Data for review:

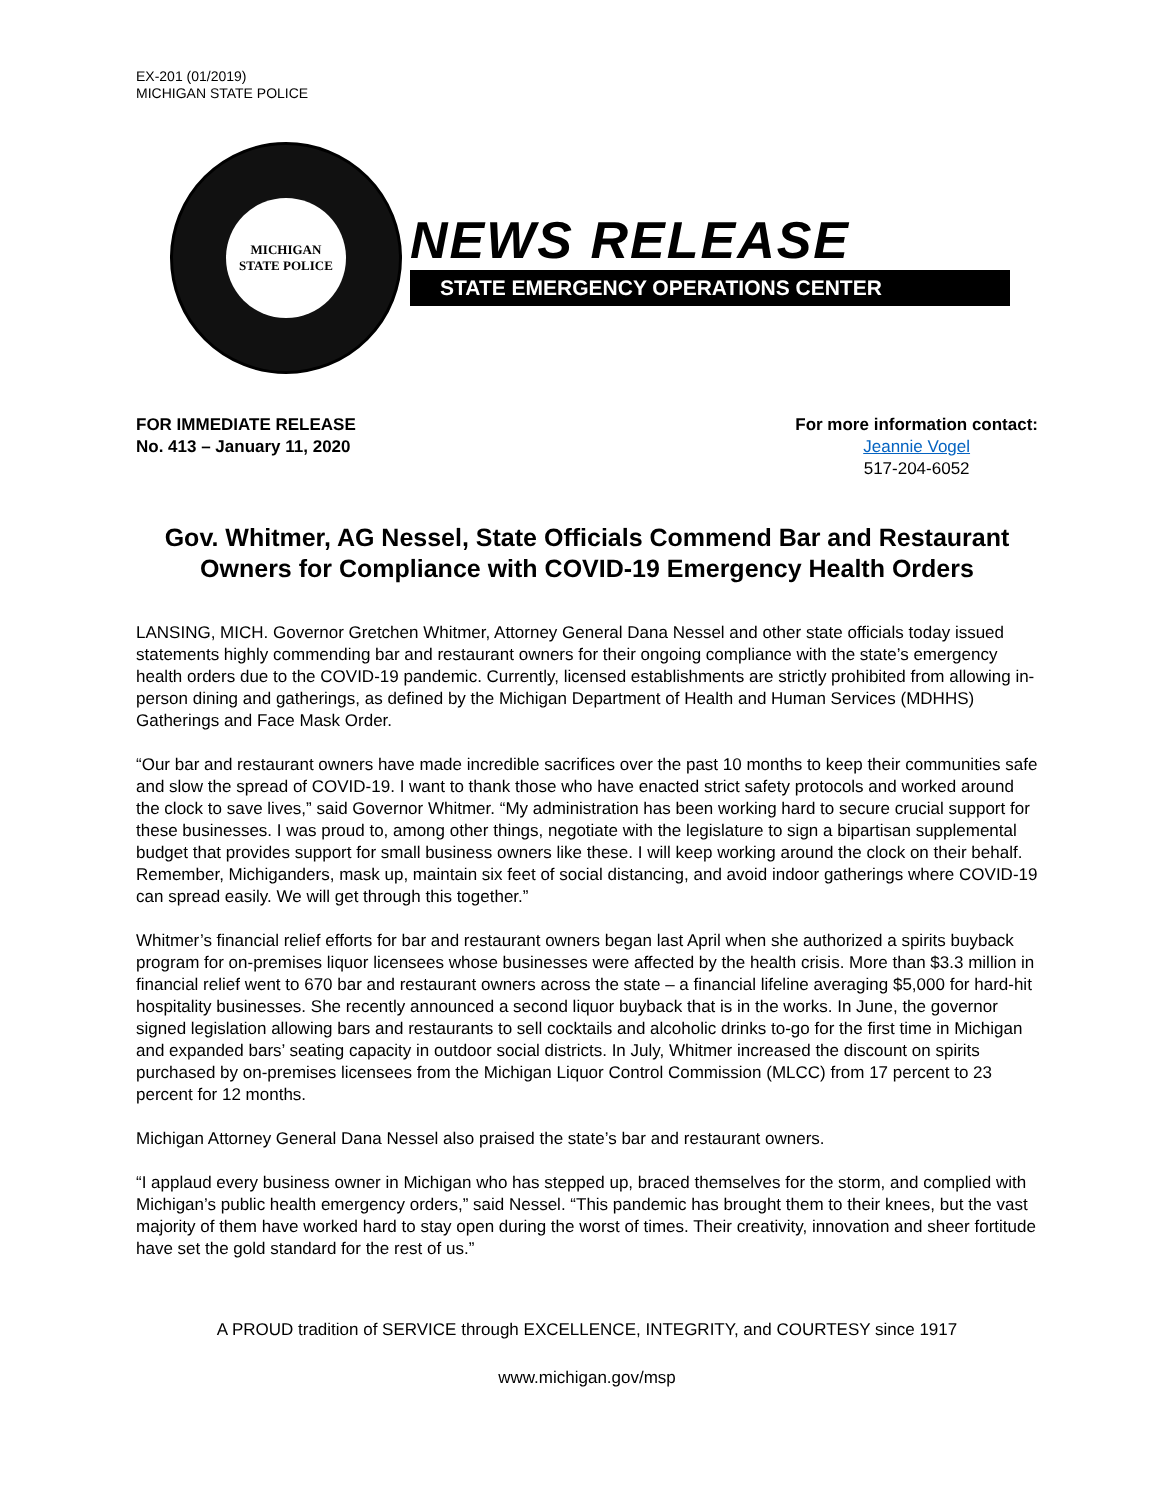EX-201 (01/2019)
MICHIGAN STATE POLICE
MICHIGAN
STATE POLICE
NEWS RELEASE
STATE EMERGENCY OPERATIONS CENTER
FOR IMMEDIATE RELEASE
No. 413 – January 11, 2020
For more information contact:
Jeannie Vogel
517-204-6052
Gov. Whitmer, AG Nessel, State Officials Commend Bar and Restaurant Owners for Compliance with COVID-19 Emergency Health Orders
LANSING, MICH. Governor Gretchen Whitmer, Attorney General Dana Nessel and other state officials today issued statements highly commending bar and restaurant owners for their ongoing compliance with the state’s emergency health orders due to the COVID-19 pandemic. Currently, licensed establishments are strictly prohibited from allowing in-person dining and gatherings, as defined by the Michigan Department of Health and Human Services (MDHHS) Gatherings and Face Mask Order.
“Our bar and restaurant owners have made incredible sacrifices over the past 10 months to keep their communities safe and slow the spread of COVID-19. I want to thank those who have enacted strict safety protocols and worked around the clock to save lives,” said Governor Whitmer. “My administration has been working hard to secure crucial support for these businesses. I was proud to, among other things, negotiate with the legislature to sign a bipartisan supplemental budget that provides support for small business owners like these. I will keep working around the clock on their behalf. Remember, Michiganders, mask up, maintain six feet of social distancing, and avoid indoor gatherings where COVID-19 can spread easily. We will get through this together.”
Whitmer’s financial relief efforts for bar and restaurant owners began last April when she authorized a spirits buyback program for on-premises liquor licensees whose businesses were affected by the health crisis. More than $3.3 million in financial relief went to 670 bar and restaurant owners across the state – a financial lifeline averaging $5,000 for hard-hit hospitality businesses. She recently announced a second liquor buyback that is in the works. In June, the governor signed legislation allowing bars and restaurants to sell cocktails and alcoholic drinks to-go for the first time in Michigan and expanded bars’ seating capacity in outdoor social districts. In July, Whitmer increased the discount on spirits purchased by on-premises licensees from the Michigan Liquor Control Commission (MLCC) from 17 percent to 23 percent for 12 months.
Michigan Attorney General Dana Nessel also praised the state’s bar and restaurant owners.
“I applaud every business owner in Michigan who has stepped up, braced themselves for the storm, and complied with Michigan’s public health emergency orders,” said Nessel. “This pandemic has brought them to their knees, but the vast majority of them have worked hard to stay open during the worst of times. Their creativity, innovation and sheer fortitude have set the gold standard for the rest of us.”
A PROUD tradition of SERVICE through EXCELLENCE, INTEGRITY, and COURTESY since 1917
www.michigan.gov/msp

What the exercise asks:
In the listing above, find the line containing "517-204-6052" and the line containing "LANSING, MICH. Governor", then repeat those two lines and everything between them exactly.

Written reply:
517-204-6052
Gov. Whitmer, AG Nessel, State Officials Commend Bar and Restaurant Owners for Compliance with COVID-19 Emergency Health Orders
LANSING, MICH. Governor Gretchen Whitmer, Attorney General Dana Nessel and other state officials today issued statements highly commending bar and restaurant owners for their ongoing compliance with the state’s emergency health orders due to the COVID-19 pandemic. Currently, licensed establishments are strictly prohibited from allowing in-person dining and gatherings, as defined by the Michigan Department of Health and Human Services (MDHHS) Gatherings and Face Mask Order.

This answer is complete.